Stuart Thompson is Research Associate and was formerly Lecturer in Asian Anthropology at the School of Oriental and African Studies, University of London. He is also a committee member of the LSE Taiwan Culture Research Programme, where he has been the Chair of the London Taiwan Seminar since 2003. He taught a variety of courses, but focused on Chinese culture and society, and devised courses on the anthropology of education. He was also Convener of, and a teacher on, the interdisciplinary MA Contemporary Taiwan course. He has been researching Taiwan since his initial fieldwork in 1980. He specializes in the study of education, cultural literacy, social aspects of food, and death-related rites and representations. He is co-editor of Consuming China (Routledge, 2006).
Paul-François Tremlett is a Research Fellow in the Department of the Study of Religions at the School of Oriental and African Studies, University of London, and a Visiting Lecturer at the Institute of Ismaili Studies. He has published a number of articles on local religion in the Philippines, death, place and belonging in Taiwan and Philippines and he has books forthcoming on Claude Lévi-Strauss and the study of religion (Equinox, 2008) and religion and modernity (Continuum, 2008). He is also Assistant Editor of the Journal Culture and Religion and co-editor of the Journal Taiwan in Comparative Perspective.
Edward Vickers is Senior Lecturer in Comparative Education at the Institute of Education, University of London.

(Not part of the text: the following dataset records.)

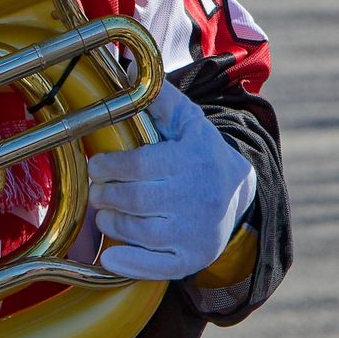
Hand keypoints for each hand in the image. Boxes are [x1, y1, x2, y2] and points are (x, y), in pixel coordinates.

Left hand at [86, 81, 257, 281]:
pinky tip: (110, 257)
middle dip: (105, 194)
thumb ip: (161, 100)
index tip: (98, 165)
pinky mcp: (191, 259)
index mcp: (191, 162)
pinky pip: (154, 267)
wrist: (240, 196)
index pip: (139, 165)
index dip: (109, 166)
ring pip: (138, 232)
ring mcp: (194, 233)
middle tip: (98, 190)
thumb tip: (130, 70)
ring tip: (106, 213)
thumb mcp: (189, 123)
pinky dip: (128, 263)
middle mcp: (194, 198)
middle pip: (133, 199)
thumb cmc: (202, 156)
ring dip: (111, 223)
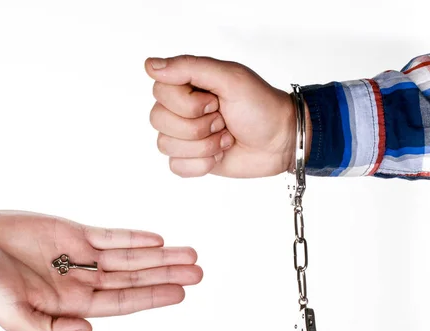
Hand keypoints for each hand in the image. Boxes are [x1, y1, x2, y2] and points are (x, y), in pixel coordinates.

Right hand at [0, 210, 202, 330]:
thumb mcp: (15, 318)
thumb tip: (89, 330)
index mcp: (72, 305)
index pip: (123, 302)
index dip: (152, 297)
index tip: (181, 294)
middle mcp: (82, 282)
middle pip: (134, 278)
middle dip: (166, 275)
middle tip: (199, 272)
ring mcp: (79, 256)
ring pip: (129, 256)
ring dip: (159, 255)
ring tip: (189, 254)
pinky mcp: (72, 232)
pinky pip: (110, 236)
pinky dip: (133, 237)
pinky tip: (157, 238)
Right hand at [145, 55, 311, 177]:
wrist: (279, 142)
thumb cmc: (260, 106)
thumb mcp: (229, 78)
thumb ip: (189, 67)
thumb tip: (149, 65)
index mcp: (187, 84)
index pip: (160, 92)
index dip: (187, 103)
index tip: (215, 101)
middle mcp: (180, 109)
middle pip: (158, 119)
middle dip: (197, 126)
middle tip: (222, 120)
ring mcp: (183, 136)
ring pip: (165, 145)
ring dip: (203, 145)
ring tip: (225, 138)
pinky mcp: (189, 160)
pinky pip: (176, 166)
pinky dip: (202, 164)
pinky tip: (219, 155)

He is Course Leader for the MA in Comparative Education, and his main research interest is history education and the politics of identity in the Chinese societies of East Asia. He is the author of In Search of an Identity: the Politics of History as a School Subject in Hong Kong, 1960s–2005 (University of Hong Kong, 2005), and co-editor of History Education and National Identity in East Asia (Routledge, 2005). He is currently researching the role of museums in identity politics across Mainland China, Taiwan, Hong Kong and Singapore.